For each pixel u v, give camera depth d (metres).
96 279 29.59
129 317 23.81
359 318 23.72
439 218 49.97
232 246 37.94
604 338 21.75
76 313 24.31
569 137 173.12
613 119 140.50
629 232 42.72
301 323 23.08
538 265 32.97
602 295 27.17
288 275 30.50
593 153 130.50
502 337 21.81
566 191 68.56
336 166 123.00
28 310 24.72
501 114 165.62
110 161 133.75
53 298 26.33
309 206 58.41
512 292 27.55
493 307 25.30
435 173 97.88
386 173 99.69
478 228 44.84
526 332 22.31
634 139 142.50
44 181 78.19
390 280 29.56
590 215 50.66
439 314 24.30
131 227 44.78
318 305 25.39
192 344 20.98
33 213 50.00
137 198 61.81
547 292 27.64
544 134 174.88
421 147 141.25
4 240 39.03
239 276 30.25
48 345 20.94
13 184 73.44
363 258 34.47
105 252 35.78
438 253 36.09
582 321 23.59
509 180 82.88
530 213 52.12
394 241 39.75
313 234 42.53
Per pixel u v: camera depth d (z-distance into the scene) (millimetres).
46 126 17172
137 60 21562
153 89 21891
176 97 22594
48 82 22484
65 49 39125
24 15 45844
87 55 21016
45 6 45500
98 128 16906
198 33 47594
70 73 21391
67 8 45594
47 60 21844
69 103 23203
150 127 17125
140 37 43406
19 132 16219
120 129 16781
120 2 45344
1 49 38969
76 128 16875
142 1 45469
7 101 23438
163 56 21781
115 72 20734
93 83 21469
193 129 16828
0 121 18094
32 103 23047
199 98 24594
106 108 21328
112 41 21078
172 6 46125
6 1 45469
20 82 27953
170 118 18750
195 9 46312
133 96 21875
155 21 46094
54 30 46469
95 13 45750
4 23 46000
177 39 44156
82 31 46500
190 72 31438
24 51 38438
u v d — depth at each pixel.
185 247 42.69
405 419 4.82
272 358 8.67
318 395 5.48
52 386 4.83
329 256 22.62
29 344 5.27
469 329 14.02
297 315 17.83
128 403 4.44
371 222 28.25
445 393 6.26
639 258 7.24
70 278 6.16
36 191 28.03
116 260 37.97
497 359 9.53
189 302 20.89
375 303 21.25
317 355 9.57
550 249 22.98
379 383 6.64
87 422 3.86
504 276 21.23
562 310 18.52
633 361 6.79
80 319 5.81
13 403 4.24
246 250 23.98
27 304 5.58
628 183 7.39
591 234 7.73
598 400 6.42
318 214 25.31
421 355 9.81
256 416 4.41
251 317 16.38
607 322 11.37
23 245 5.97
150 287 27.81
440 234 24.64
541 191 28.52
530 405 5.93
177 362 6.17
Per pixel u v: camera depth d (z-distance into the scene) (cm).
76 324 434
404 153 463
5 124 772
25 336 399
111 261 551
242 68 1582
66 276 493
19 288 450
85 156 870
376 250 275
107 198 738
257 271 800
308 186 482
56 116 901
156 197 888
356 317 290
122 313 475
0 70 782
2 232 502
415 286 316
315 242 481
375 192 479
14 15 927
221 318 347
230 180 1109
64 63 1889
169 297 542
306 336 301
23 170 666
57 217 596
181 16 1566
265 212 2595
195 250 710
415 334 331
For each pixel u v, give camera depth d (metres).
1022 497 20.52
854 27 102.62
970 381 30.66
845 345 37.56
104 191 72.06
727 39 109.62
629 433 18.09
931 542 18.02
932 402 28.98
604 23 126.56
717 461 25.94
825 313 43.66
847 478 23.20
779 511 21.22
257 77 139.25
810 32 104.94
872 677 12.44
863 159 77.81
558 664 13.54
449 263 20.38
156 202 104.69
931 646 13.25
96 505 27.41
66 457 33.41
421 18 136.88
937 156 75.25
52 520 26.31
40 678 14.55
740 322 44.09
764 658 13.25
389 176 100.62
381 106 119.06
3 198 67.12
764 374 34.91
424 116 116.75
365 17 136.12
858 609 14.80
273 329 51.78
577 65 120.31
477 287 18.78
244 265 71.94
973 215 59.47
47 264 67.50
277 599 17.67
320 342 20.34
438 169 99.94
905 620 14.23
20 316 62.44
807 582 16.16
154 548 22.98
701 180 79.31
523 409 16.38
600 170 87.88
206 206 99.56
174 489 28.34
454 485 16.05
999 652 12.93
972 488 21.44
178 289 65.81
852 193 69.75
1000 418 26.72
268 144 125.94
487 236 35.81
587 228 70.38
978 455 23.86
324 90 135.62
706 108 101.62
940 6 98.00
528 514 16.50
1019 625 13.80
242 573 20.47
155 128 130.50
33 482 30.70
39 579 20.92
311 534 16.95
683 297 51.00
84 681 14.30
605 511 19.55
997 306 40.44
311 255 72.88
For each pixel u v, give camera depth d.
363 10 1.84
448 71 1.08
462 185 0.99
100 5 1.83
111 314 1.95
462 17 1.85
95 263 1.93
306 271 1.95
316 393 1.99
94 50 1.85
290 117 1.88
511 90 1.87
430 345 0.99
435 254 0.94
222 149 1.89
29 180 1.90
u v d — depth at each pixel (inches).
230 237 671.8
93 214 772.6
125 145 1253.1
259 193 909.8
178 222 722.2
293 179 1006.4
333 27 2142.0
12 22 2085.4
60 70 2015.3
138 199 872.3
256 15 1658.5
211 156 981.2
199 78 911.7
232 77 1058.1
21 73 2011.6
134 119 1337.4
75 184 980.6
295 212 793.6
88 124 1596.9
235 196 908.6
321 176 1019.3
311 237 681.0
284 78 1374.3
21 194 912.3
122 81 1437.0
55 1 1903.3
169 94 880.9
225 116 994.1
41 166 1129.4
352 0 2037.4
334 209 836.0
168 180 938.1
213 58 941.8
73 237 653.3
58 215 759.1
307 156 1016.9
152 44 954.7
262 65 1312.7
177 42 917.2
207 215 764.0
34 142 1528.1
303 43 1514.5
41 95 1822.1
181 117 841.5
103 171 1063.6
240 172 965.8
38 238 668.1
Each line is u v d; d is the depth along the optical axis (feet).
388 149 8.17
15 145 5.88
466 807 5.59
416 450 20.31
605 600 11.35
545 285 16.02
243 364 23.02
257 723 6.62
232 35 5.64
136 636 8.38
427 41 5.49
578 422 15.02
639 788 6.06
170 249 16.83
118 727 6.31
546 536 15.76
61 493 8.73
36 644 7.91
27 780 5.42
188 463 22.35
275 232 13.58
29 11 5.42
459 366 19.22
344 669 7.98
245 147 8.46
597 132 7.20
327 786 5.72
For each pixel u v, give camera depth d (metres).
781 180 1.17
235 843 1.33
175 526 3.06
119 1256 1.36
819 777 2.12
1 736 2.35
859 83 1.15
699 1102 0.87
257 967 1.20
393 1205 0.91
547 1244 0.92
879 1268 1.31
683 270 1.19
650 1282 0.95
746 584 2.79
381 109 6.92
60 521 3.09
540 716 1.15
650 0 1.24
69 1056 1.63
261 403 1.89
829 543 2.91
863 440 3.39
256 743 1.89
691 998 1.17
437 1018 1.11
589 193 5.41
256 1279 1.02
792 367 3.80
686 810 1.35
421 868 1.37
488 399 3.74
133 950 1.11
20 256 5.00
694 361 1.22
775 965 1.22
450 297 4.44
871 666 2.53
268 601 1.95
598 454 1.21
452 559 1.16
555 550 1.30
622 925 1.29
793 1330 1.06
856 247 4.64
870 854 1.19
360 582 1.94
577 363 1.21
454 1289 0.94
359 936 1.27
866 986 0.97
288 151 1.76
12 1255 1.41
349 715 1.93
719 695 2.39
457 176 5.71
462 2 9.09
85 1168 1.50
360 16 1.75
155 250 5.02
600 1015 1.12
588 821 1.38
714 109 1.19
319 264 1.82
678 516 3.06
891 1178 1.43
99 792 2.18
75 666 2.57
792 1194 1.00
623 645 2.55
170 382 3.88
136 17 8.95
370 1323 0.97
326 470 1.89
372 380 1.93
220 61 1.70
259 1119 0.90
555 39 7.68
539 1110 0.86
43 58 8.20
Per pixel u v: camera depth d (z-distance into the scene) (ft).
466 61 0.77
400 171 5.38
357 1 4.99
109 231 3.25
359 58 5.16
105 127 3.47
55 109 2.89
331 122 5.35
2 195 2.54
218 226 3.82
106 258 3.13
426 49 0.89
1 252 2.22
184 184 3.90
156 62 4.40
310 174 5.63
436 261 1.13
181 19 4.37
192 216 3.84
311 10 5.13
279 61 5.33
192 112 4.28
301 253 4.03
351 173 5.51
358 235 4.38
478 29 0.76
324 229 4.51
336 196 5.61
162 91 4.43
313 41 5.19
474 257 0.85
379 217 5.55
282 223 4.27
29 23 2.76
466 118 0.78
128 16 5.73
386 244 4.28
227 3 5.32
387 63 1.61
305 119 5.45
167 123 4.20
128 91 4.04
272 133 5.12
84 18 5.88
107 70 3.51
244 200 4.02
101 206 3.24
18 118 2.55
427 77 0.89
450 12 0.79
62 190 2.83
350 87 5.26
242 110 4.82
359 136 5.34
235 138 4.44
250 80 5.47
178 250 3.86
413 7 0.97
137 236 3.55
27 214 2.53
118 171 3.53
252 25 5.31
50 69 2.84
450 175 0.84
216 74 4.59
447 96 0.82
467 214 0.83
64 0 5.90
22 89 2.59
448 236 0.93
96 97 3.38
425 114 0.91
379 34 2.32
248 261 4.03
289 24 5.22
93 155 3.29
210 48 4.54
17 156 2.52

# PROMPT
Scan the records above and report how many lines include the word "scene", without any other text.

# SOLUTION TO THE PROBLEM
3